Many in the industry would probably say no. We often describe ourselves as travellers and visitors, in the same way, that people complain about traffic without recognising that they are part of it. Boissevain published Coping with Tourists: European Reactions to Mass Tourism nearly 20 years ago, since then major European cities have continued to experience rapid growth in tourism numbers. Put “too many tourists” into Google and it offers a range of more detailed searches revealing what others have looked for. This is what Google offered me this morning – Venice, Barcelona, Iceland (yes I was surprised too), Paris, London, New York City, Prague, Thailand, Rome.
Overtourism describes destinations where hosts or guests, locals or visitors, feel that there are too many visitors and that the quality of life in the area or the quality of the experience has deteriorated unacceptably. It is the opposite of Responsible Tourism which is about using tourism to make better places to live in and better places to visit. Often both visitors and guests experience the deterioration concurrently.
Addressing Overtourism: what can be done
Overtourism is the antithesis of Responsible Tourism. Krippendorf, the father of Responsible Tourism, foresaw the growth of rebellious tourists and called for rebellious locals. Now those rebellious local are making their voices heard.
The label overtourism is disliked by many destinations more willing to consider the challenge of coping with success or Ken Robinson’s inadequately managed tourism. The public realm is a common property resource better management of supply and demand can diminish the problem but there are real physical and social limits.
Overtourism is but one example of what happens when more and more seek to consume a common resource, particularly when that resource is a common property resource, many honeypot destinations are just that. The limits are being reached in some destinations across the triple bottom line, there are cultural clashes because of different social mores and norms about behaviour, often fuelled by drink; local people are displaced by increasingly unregulated holiday lets, lawns are trampled to bare earth and beaches littered; shops which used to meet the needs of residents are displaced by outlets selling expensive goods or tat to tourists.
Tourism makes extensive use of common pool resources in the public realm and takes advantage of, for example, museums and galleries, which are free or merit-priced initially for the benefit of citizens. The tourism commons are very vulnerable to crowding and degrading by tourism pressure. The industry enjoys free access to the public goods which are very often its core product.
The tragedy of the commons is at the heart of Lord Marshall’s description of the tourism and travel industry as “…essentially the renting out for short-term lets of other people’s environments, whether this is a coastline, a city, a mountain range, or a rainforest.” The problem is that they collect the rent externalising the costs to the public purse.

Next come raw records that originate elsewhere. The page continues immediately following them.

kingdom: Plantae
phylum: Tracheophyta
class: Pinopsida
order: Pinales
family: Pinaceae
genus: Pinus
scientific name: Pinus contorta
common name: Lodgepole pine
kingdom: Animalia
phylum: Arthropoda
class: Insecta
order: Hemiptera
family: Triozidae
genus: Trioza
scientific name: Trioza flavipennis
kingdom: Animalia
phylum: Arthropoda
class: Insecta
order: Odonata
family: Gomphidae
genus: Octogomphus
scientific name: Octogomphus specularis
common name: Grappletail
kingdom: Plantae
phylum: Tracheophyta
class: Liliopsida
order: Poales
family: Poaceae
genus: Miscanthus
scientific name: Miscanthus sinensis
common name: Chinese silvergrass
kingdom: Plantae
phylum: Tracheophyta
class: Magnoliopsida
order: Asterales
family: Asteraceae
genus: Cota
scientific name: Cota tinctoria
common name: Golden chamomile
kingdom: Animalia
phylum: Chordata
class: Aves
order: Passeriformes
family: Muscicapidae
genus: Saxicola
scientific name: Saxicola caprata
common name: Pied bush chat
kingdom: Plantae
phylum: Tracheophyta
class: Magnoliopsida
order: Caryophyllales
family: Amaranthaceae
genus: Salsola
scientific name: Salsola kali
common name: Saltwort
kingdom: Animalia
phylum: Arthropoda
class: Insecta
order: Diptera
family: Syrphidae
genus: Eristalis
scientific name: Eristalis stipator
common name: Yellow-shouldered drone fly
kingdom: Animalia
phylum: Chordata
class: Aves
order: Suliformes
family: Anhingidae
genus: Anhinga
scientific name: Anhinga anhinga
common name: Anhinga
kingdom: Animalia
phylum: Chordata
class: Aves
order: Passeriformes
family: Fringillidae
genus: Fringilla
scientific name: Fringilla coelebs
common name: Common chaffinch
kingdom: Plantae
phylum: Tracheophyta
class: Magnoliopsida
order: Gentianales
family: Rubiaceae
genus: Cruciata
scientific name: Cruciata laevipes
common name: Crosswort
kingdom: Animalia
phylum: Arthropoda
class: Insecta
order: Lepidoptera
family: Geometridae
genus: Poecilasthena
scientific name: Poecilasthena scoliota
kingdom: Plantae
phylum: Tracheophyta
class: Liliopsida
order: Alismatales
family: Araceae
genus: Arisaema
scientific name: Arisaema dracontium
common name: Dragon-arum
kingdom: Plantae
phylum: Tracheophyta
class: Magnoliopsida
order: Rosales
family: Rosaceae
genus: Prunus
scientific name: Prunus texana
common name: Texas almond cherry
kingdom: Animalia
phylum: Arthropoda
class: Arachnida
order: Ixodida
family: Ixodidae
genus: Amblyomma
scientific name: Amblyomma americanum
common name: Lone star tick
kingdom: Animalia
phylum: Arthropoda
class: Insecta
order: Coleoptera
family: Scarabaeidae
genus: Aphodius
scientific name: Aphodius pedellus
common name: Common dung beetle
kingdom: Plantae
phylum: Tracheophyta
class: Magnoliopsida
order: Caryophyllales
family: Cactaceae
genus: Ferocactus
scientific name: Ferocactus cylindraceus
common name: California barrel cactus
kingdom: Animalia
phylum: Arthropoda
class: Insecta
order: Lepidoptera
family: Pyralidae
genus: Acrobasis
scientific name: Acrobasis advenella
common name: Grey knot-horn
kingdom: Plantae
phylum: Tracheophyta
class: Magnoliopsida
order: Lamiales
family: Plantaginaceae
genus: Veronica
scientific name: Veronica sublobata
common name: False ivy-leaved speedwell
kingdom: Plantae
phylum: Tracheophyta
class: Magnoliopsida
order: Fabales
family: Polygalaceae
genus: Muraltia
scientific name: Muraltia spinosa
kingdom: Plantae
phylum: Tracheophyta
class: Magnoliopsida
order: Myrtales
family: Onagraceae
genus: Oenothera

Tourism is what we make it, Barcelona and Venice do not inevitably have to be dominated by tourism, victims of mass tourism. Increasingly residents are raising the issue and it is moving up the political agenda in the city governments. What can be done to manage tourism so that it does not overwhelm the cities – Venice, Barcelona, Paris, London, New York City, Prague, Berlin, Rome – where the sheer mass of tourism is beginning to be seen as a problem.
Tourism has reached a point where either the hosts or guests and often both, are dissatisfied. The challenge is to make all destinations sustainable and to avoid spreading the problem. For local government and protected area managers, the key question is: Will the destination use tourism or be used by it?
Tourism is what we make it, hosts and guests, we can make it different.